## [KUMPULAN SOAL]
#1 Salin bagian teks tentang perjalanan ke Lumajang, mulai dari "Main-main ke Lumajang" dan terus sampai "maytrip wakaka gaklahh.".
#2 Menurut teks tentang perjalanan ke Lumajang, siapa saja yang bergabung dalam tim?

==== TEKS PILIHAN

Rabu, 13 Januari 2016

Main-main ke Lumajang (B29 dan Tumpak Sewu)



Perjalanan ini sudah kuidamkan sejak puasa Ramadhan belum berakhir. Sebulan penuh istirahat dari aktivitas fisik dan petualangan yang mendebarkan bikin otakku jadi lumayan tumpul duhh. Jadilah waktu itu saat sedang balik ke Malang, sempat-sempatkan untuk main. Destinasi yang kupilih kali ini adalah Lumajang. Browsing pada waktu-waktu yang lalu mengenai bukit B29 yang masih masuk TNBTS kesatuan Probolinggo, Pasuruan dan Malang semakin membulatkan niat untuk segera kunjungi kota ini. Pada acara MTMA di channel salah satu televisi swasta yang tak sengaja tertonton waktu itu juga menampilkan Coban Tumpak Sewu di pinggiran Lumajang, ciyeee anak maytrip wakaka gaklahh.
Tujuan pertama tentu saja B29. Teman-teman sudah banyak bercerita mengenai sebuah bukit yang ketinggiannya melebihi puncak tertinggi penanjakan Wonokitri, Probolinggo. Juga dalam cerita itu ada bumbu-bumbu yang memancing-mancing hasrat untuk kembali dipeluk kabut dingin di ketinggian beberapa ribu meter, mengenai lautan awan di lautan pasir Bromo, semua itu buatku merinding rinduuuuuu…
Beberapa hari menjelang keberangkatan, aku mencoba membujuk teman-teman untuk temani perjalananku kali ini. Setelah melalui usaha negosiasi yang alot, terbentuklah formasi main kali ini. Ashe, Desi dan mas Ial bergabung dalam tim. Semua keperluan, gear, logistik, kesiapan fisik dan kendaraan telah dipersiapkan dengan baik, begitu pula dengan tanggal keberangkatan.

========
==== DATA TERCATAT

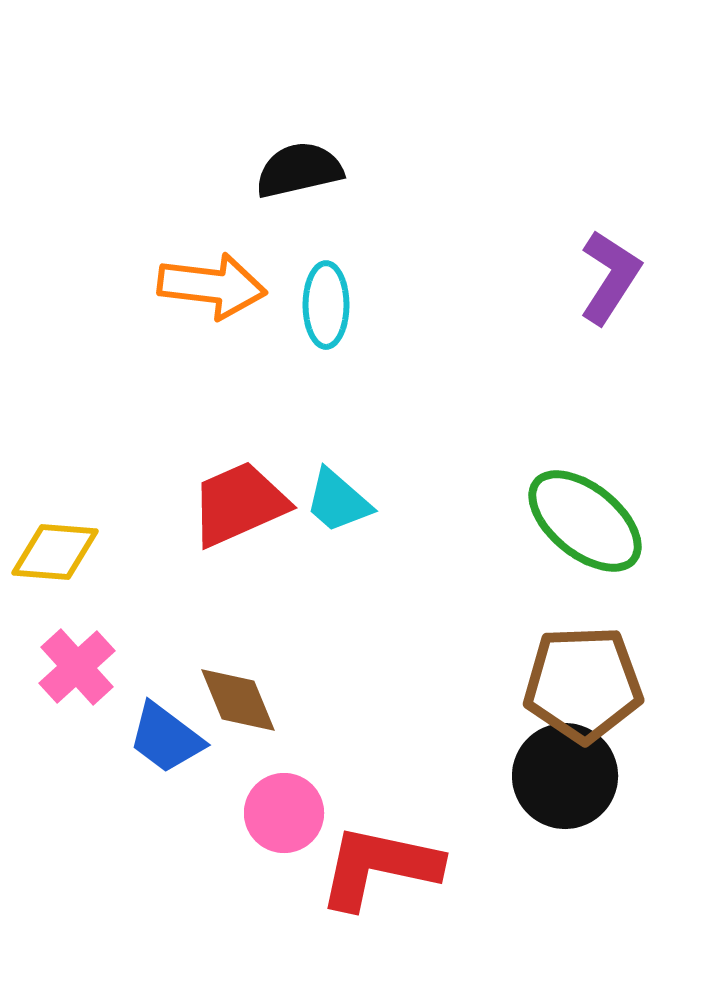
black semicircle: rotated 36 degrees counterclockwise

========

## [HASIL BERURUTAN]
#1
Main-main ke Lumajang (B29 dan Tumpak Sewu)



Perjalanan ini sudah kuidamkan sejak puasa Ramadhan belum berakhir. Sebulan penuh istirahat dari aktivitas fisik dan petualangan yang mendebarkan bikin otakku jadi lumayan tumpul duhh. Jadilah waktu itu saat sedang balik ke Malang, sempat-sempatkan untuk main. Destinasi yang kupilih kali ini adalah Lumajang. Browsing pada waktu-waktu yang lalu mengenai bukit B29 yang masih masuk TNBTS kesatuan Probolinggo, Pasuruan dan Malang semakin membulatkan niat untuk segera kunjungi kota ini. Pada acara MTMA di channel salah satu televisi swasta yang tak sengaja tertonton waktu itu juga menampilkan Coban Tumpak Sewu di pinggiran Lumajang, ciyeee anak maytrip wakaka gaklahh.

#2 Ashe, Desi, dan mas Ial.